### Exercise task
Could you carry on the post about timberland as an investment, starting right after its last sentence?

== Page text

Jan 28, 2009 View Comments
Timberland: Growing Returns!
Larry Light at the WSJ has a great article (ht: abnormal returns) on timberland and its outperformance as an asset class. I’ve never invested in timberland myself, but Light says it features some unique qualities that make it a great place to invest:
Timberland, which a few years ago became a popular investment among institutions and wealthy folks, has held up amid market massacres for most other assets lately.
Through Sept. 30, the value of timberland rose 5%. When the National Council of Real Estate Investment Fiduciaries reports 2008′s final quarter this week, this number is unlikely to move much. That marks a slower pace of growth, yet it is growth nonetheless. In 2007, timber appreciation was a towering 15%…
Timberland is the ultimate long-term investment, with relatively little bought and sold each year — and demand still respectable for what does change hands. “As long as the sun shines, the trees will grow,” says Jeremy Grantham, chairman of Boston money manager GMO and a long-time fan of timber investing. “Timber will never be an orphan.”
Timber often is likened to high-grade bonds, meant to be held for 10 years or more. The average annual timberland appreciation for the past decade is 4.1% versus minus 3.8% for the Standard & Poor’s-500 stock index. The timberland appreciation figure, which encompasses both the land and the trees, is based on sales and appraisals. After 10 or 15 years, investors cash out when the land is sold.

====
== Provided records

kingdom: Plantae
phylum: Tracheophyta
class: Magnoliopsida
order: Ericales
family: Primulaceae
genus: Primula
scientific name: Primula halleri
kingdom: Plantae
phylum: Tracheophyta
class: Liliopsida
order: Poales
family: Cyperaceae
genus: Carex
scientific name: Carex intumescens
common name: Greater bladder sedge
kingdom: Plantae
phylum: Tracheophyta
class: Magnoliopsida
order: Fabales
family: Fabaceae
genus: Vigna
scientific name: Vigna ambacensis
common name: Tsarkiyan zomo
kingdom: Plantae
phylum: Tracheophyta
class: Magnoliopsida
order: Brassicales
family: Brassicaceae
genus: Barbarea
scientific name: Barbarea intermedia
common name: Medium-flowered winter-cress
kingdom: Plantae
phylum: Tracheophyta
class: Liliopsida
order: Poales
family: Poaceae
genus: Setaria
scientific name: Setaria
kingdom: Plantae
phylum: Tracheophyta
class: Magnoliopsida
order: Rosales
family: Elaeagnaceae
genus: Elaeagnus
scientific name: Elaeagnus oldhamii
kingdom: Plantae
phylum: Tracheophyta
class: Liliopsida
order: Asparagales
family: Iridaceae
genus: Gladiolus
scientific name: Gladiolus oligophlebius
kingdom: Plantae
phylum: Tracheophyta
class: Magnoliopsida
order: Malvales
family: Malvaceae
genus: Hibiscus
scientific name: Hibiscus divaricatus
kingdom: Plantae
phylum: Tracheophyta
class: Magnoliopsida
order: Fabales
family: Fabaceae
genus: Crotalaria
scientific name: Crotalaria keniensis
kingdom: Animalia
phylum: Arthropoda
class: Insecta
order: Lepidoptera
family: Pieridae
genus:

====

### Expected output
This isn’t the first time I’ve heard about timberland and its potential to beat the returns of other assets during times of economic turmoil. Shai Dardashti once offered the following passage from Hedgehogging by Barton Biggs:
Gerson Bleichroder was a nineteen-century German Jew who had a life filled with immense financial triumph, persecution, and personal sadness. Otto Von Bismarck represented the Old Prussia – aristocratic, agrarian, hierarchic – and it was his ambition and vision that welded the First Reich into an empire. In 1859, when he was 37, Bleichroder became the banker and investment adviser for the rising Junker diplomat, and for 30 years the two leveraged their insights and power to achieve great wealth and prominence…
Bismarck, the Prince, worked hard at projecting a magnificent exterior and omnipotence….His primary obsession, other than ruling Germany, was with making money in the stock market so he could buy more and more timberland. He treated everyone around him abominably.
However, both men must have had that mystical “seeing eye,” which enabled them to perceive the future chain of events that would be triggered by an action in the present. This is what successful investing still is all about. While suspended in the midst of times that were full of mystery, uncertainty, and doubts, they had the capacity to maintain their pose and world view and never to impatiently or irritably reach for a fact or conclusion.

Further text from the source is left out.